==== RECORDS TO PROCESS ====
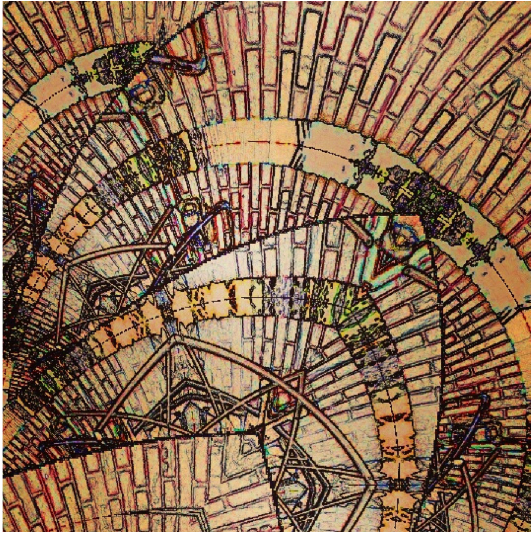
Figure 4 | “Architecture Dream”.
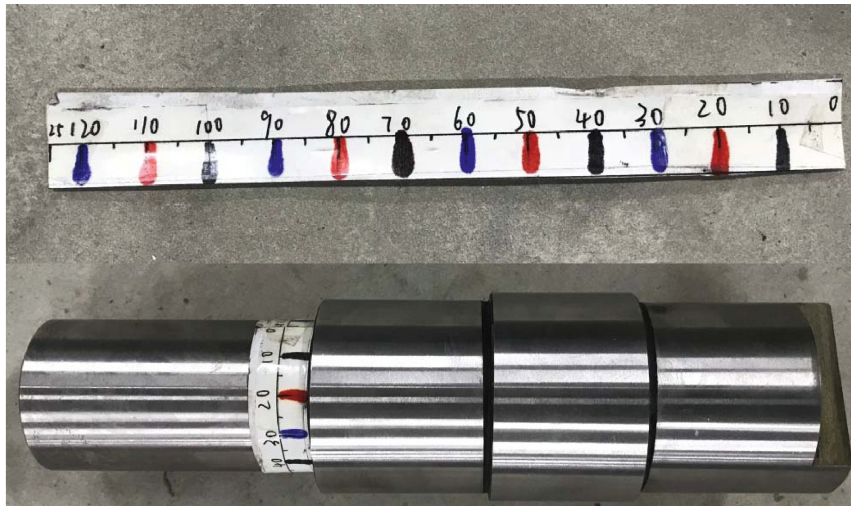
Figure 10: Scale plate on the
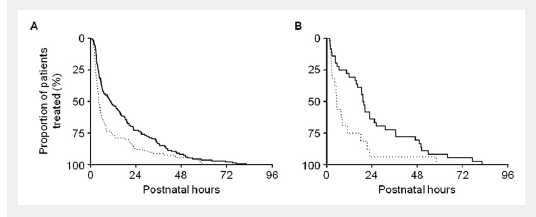
Kaplan-Meier estimates of the time between birth and the first dose of antibiotics in: (A) all infants treated for suspected early-onset neonatal sepsis during Period 1 (full line, n = 132) and Period 2 (dotted line, n = 90), p <0.001; (B) infants with neonatal infection during Period 1 (full line, n = 36) and Period 2 (dotted line, n = 16), p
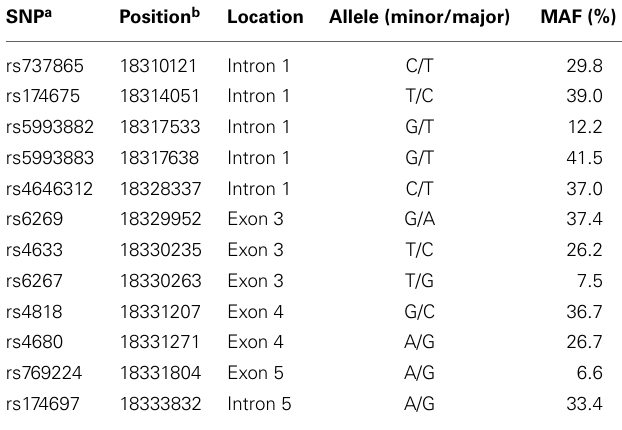
Table 2 | Characteristics of the genotyped COMT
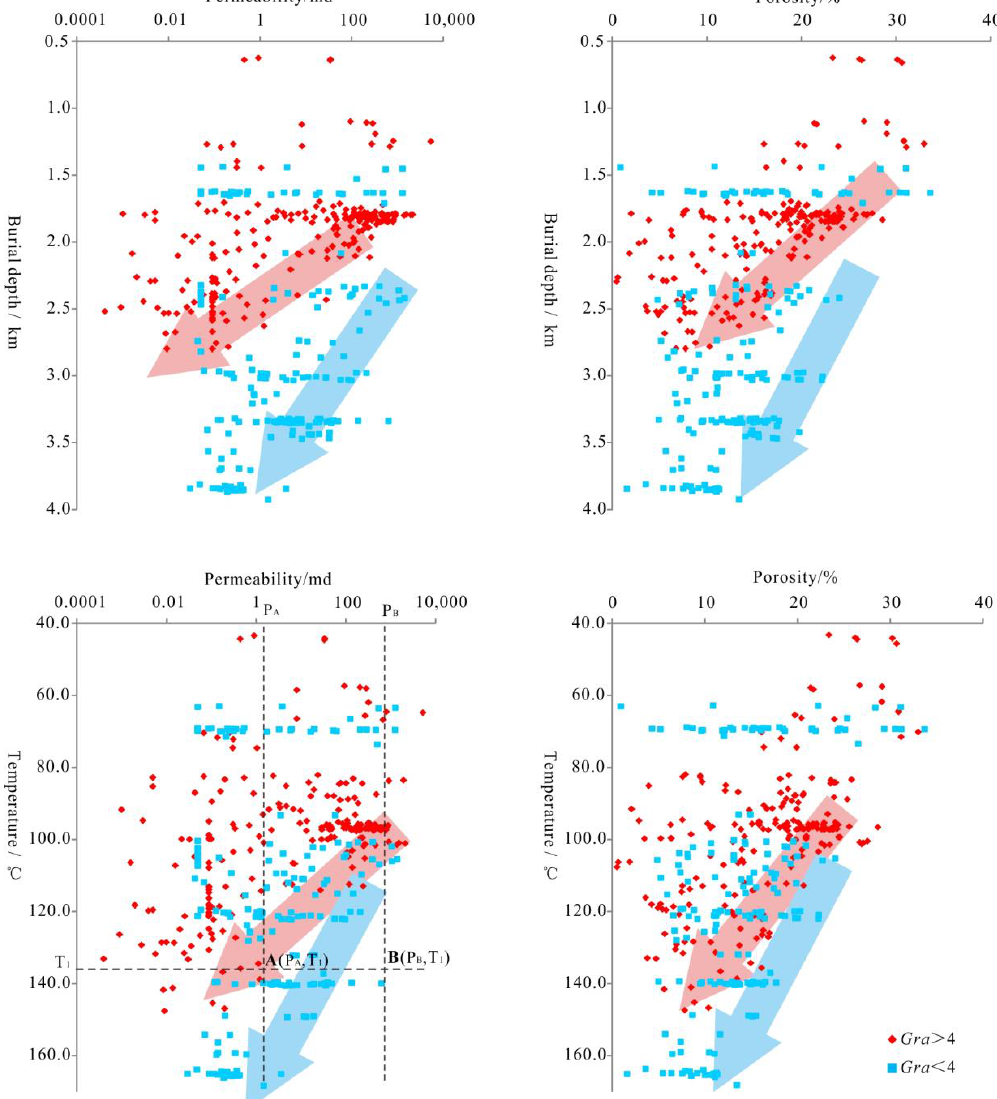
Figure 8. Different trends in porosity/permeability with burial depth/temperature in the high and low geothermal gradient areas.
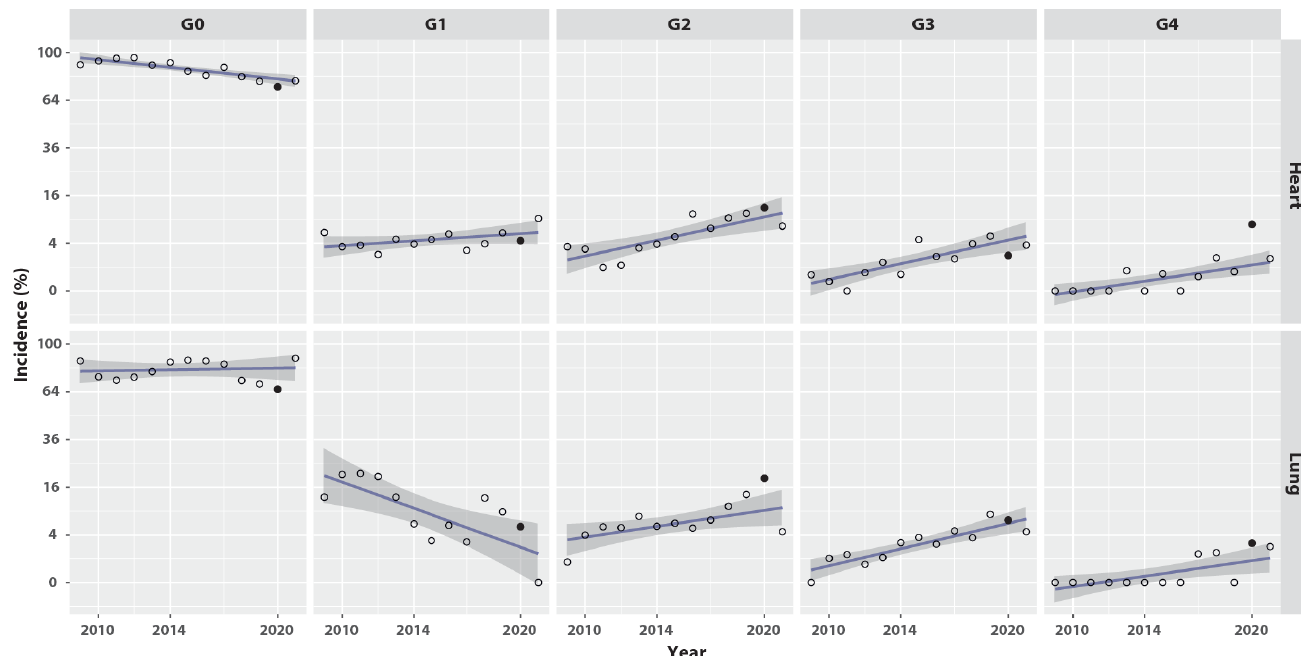
Figure 1. Rates of heart and lung toxicity grades over the calendar years. G0, no toxicity. G1–G4, toxicity Grade 1–4. Open circle: rate averaged on all patients observed in the year. Filled circle: rate observed in 2020, year of the COVID pandemic. Line: ordinary least squares fitted on years 2009–2021 excluding 2020. Grey band: 95% confidence interval of the least squares fit.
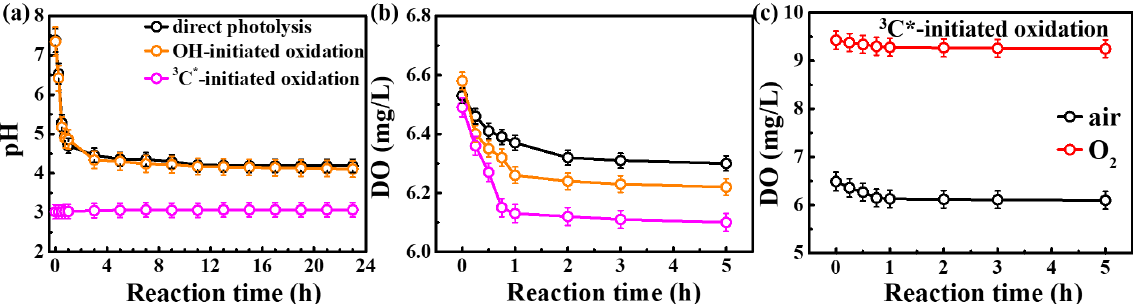
Figure 4. (a) pH values and (b) dissolved oxygen (DO) contents against reaction time under direct photolysis, OH-initiated oxidation, 3 C ∗ -initiated oxidation, and (c) DO contents during 3 C ∗ -initiated oxidation under air or O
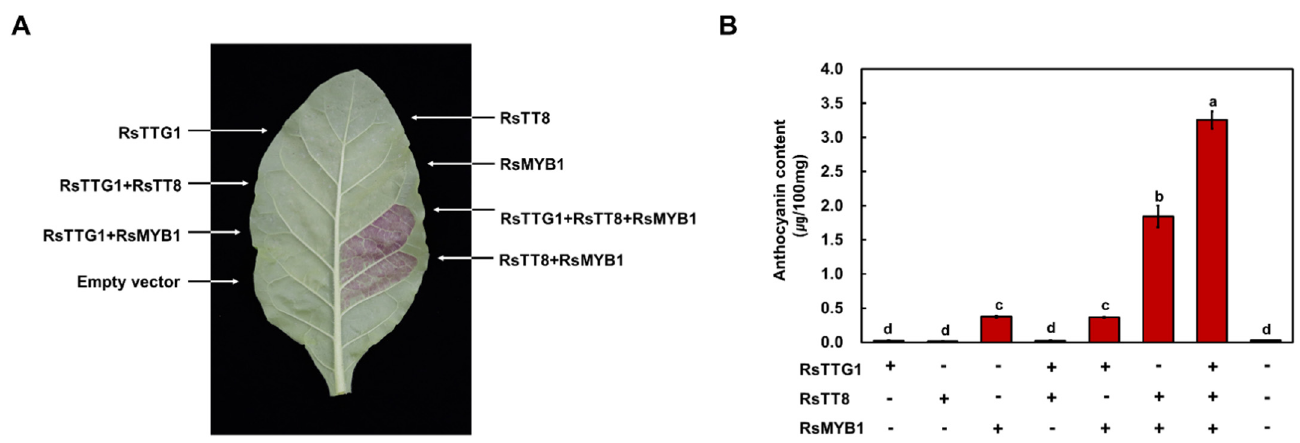
Figure 7. Functional analysis of RsTTG1, as a member of an MBW complex for anthocyanin biosyn- thesis. Visual phenotype and anthocyanin contents of tobacco leaves transiently infiltrated with Agrobacterium strains harboring an empty vector or constructs containing RsTTG1, RsTT8, and/or RsMYB1 in the indicated combinations. ( A ) Representative photograph of a transiently infiltrated tobacco leaf at 5 days after agroinfiltration. ( B ) Anthocyanin contents of the leaf sections shown in ( A ). Results are the means ± SD from three independent biological replicates. Different letters indicate significantly different values ( p < 0.05), as determined using one-way ANOVA followed by Duncan’s multiple range tests.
====
The output should consist of the records above, reproduced exactly, without pictures.

◆ ANSWER TO THE EXERCISE:
Figure 4 | “Architecture Dream”.
Figure 10: Scale plate on the
Kaplan-Meier estimates of the time between birth and the first dose of antibiotics in: (A) all infants treated for suspected early-onset neonatal sepsis during Period 1 (full line, n = 132) and Period 2 (dotted line, n = 90), p <0.001; (B) infants with neonatal infection during Period 1 (full line, n = 36) and Period 2 (dotted line, n = 16), p
Table 2 | Characteristics of the genotyped COMT
Figure 8. Different trends in porosity/permeability with burial depth/temperature in the high and low geothermal gradient areas.
Figure 1. Rates of heart and lung toxicity grades over the calendar years. G0, no toxicity. G1–G4, toxicity Grade 1–4. Open circle: rate averaged on all patients observed in the year. Filled circle: rate observed in 2020, year of the COVID pandemic. Line: ordinary least squares fitted on years 2009–2021 excluding 2020. Grey band: 95% confidence interval of the least squares fit.
Figure 4. (a) pH values and (b) dissolved oxygen (DO) contents against reaction time under direct photolysis, OH-initiated oxidation, 3 C ∗ -initiated oxidation, and (c) DO contents during 3 C ∗ -initiated oxidation under air or O
Figure 7. Functional analysis of RsTTG1, as a member of an MBW complex for anthocyanin biosyn- thesis. Visual phenotype and anthocyanin contents of tobacco leaves transiently infiltrated with Agrobacterium strains harboring an empty vector or constructs containing RsTTG1, RsTT8, and/or RsMYB1 in the indicated combinations. ( A ) Representative photograph of a transiently infiltrated tobacco leaf at 5 days after agroinfiltration. ( B ) Anthocyanin contents of the leaf sections shown in ( A ). Results are the means ± SD from three independent biological replicates. Different letters indicate significantly different values ( p < 0.05), as determined using one-way ANOVA followed by Duncan’s multiple range tests.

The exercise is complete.